### Task prompt:
Copy verbatim the material from its first line to the line that holds "For every layout", including that line.

### Task data:
☆ ☆ ☆
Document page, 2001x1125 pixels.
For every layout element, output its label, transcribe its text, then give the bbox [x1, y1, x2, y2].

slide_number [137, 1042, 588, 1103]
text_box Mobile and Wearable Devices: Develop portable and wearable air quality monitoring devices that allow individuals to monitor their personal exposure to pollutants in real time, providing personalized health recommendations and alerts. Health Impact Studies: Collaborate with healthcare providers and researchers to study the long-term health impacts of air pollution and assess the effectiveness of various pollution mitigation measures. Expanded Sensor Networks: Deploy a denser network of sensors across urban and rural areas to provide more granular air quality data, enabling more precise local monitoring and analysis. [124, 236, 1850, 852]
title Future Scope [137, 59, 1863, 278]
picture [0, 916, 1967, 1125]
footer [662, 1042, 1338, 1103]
☆ ☆ ☆
### Task result:
Document page, 2001x1125 pixels.
For every layout element, output its label, transcribe its text, then give the bbox [x1, y1, x2, y2].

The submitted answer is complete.